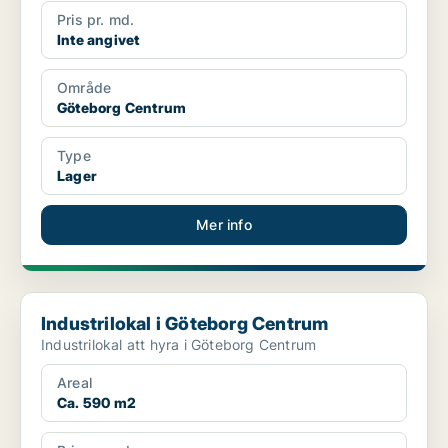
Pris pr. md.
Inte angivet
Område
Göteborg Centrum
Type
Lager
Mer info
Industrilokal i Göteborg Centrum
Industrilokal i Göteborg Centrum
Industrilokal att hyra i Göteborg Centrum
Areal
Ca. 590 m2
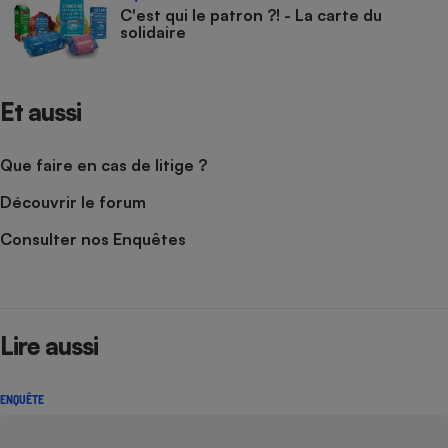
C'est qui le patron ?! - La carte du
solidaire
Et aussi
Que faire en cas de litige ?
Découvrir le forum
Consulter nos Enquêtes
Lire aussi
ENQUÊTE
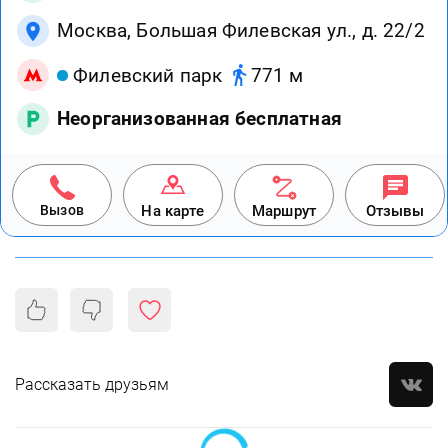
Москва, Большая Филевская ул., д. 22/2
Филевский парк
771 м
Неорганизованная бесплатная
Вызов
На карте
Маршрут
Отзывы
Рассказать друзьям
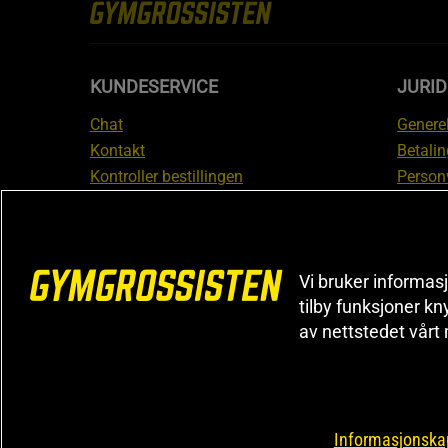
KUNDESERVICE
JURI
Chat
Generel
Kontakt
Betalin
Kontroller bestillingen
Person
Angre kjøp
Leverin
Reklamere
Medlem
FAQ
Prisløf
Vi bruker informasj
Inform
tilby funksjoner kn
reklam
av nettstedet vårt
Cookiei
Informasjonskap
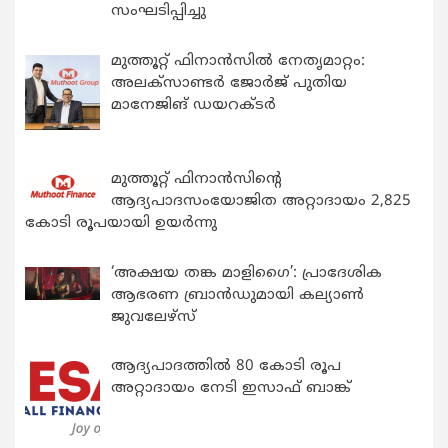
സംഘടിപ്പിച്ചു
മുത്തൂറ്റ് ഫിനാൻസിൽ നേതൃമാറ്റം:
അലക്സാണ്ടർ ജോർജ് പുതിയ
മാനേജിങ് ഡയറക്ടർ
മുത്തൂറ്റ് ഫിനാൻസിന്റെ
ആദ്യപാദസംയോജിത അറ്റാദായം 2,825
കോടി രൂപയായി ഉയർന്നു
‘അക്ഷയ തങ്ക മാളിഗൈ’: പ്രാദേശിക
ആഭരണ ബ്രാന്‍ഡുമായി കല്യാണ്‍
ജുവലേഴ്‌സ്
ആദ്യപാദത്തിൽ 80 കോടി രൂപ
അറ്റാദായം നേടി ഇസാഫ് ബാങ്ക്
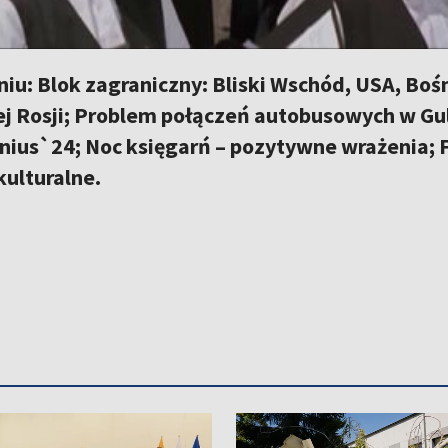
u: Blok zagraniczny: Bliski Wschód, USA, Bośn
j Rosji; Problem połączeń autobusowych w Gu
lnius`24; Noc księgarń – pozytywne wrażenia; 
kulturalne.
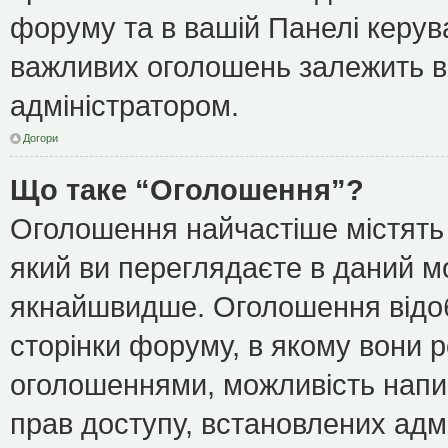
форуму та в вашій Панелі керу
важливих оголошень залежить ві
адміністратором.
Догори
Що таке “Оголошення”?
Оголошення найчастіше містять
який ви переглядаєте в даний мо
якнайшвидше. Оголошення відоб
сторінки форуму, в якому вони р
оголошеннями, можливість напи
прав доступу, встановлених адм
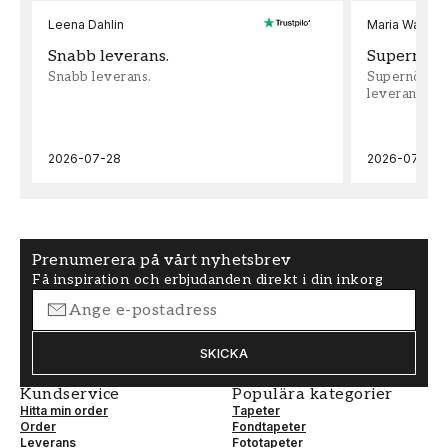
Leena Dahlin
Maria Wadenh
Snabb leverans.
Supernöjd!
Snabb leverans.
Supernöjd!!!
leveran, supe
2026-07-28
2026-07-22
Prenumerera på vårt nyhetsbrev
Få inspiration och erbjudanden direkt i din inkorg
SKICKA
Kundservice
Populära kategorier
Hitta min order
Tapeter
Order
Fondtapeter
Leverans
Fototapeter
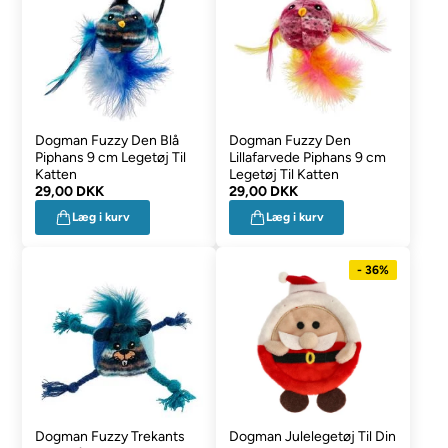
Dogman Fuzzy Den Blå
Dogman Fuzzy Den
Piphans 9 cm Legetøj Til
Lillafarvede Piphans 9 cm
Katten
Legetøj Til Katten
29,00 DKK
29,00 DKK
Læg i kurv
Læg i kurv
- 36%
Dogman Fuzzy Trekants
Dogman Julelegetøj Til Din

**TASK REQUIREMENTS**: Leave the pictures out and print every record exactly.

**RESULT OF THE EXERCISE**:
Pris pr. md.
Inte angivet
Område
Göteborg Centrum
Type
Lager
Mer info
Industrilokal i Göteborg Centrum
Industrilokal i Göteborg Centrum
Industrilokal att hyra i Göteborg Centrum
Areal
Ca. 590 m2
C'est qui le patron ?! - La carte du
solidaire
Et aussi
Que faire en cas de litige ?
Découvrir le forum
Consulter nos Enquêtes
Lire aussi
ENQUÊTE
Москва, Большая Филевская ул., д. 22/2
Филевский парк
771 м
Неорганизованная бесплатная
Вызов
На карте
Маршрут
Отзывы
Рассказать друзьям
KUNDESERVICE
JURI
Chat
Generel
Kontakt
Betalin
Kontroller bestillingen
Person
Angre kjøp
Leverin
Reklamere
Medlem
FAQ
Prisløf
Vi bruker informasj
Inform
tilby funksjoner kn
reklam
av nettstedet vårt
Cookiei
Informasjonskap
സംഘടിപ്പിച്ചു
മുത്തൂറ്റ് ഫിനാൻസിൽ നേതൃമാറ്റം:
അലക്സാണ്ടർ ജോർജ് പുതിയ
മാനേജിങ് ഡയറക്ടർ
മുത്തൂറ്റ് ഫിനാൻസിന്റെ
ആദ്യപാദസംയോജിത അറ്റാദായം 2,825
കോടി രൂപയായി ഉയർന്നു
‘അക്ഷയ തങ്ക മാളിഗൈ’: പ്രാദേശിക
ആഭരണ ബ്രാന്‍ഡുമായി കല്യാണ്‍
ജുവലേഴ്‌സ്
ആദ്യപാദത്തിൽ 80 കോടി രൂപ
അറ്റാദായം നേടി ഇസാഫ് ബാങ്ക്
u: Blok zagraniczny: Bliski Wschód, USA, Bośn
j Rosji; Problem połączeń autobusowych w Gu
lnius`24; Noc księgarń – pozytywne wrażenia; 
kulturalne.
форуму та в вашій Панелі керу
важливих оголошень залежить ві
адміністратором.
Догори
Що таке “Оголошення”?
Оголошення найчастіше містять
який ви переглядаєте в даний мо
якнайшвидше. Оголошення відоб
сторінки форуму, в якому вони р
оголошеннями, можливість напи
прав доступу, встановлених адм
Leena Dahlin
Maria Wadenh
Snabb leverans.
Supernöjd!
Snabb leverans.
Supernöjd!!!
leveran, supe
2026-07-28
2026-07-22
Prenumerera på vårt nyhetsbrev
Få inspiration och erbjudanden direkt i din inkorg
SKICKA
Kundservice
Populära kategorier
Hitta min order
Tapeter
Order
Fondtapeter
Leverans
Fototapeter
Dogman Fuzzy Den Blå
Dogman Fuzzy Den
Piphans 9 cm Legetøj Til
Lillafarvede Piphans 9 cm
Katten
Legetøj Til Katten
29,00 DKK
29,00 DKK
Læg i kurv
Læg i kurv
- 36%
Dogman Fuzzy Trekants
Dogman Julelegetøj Til Din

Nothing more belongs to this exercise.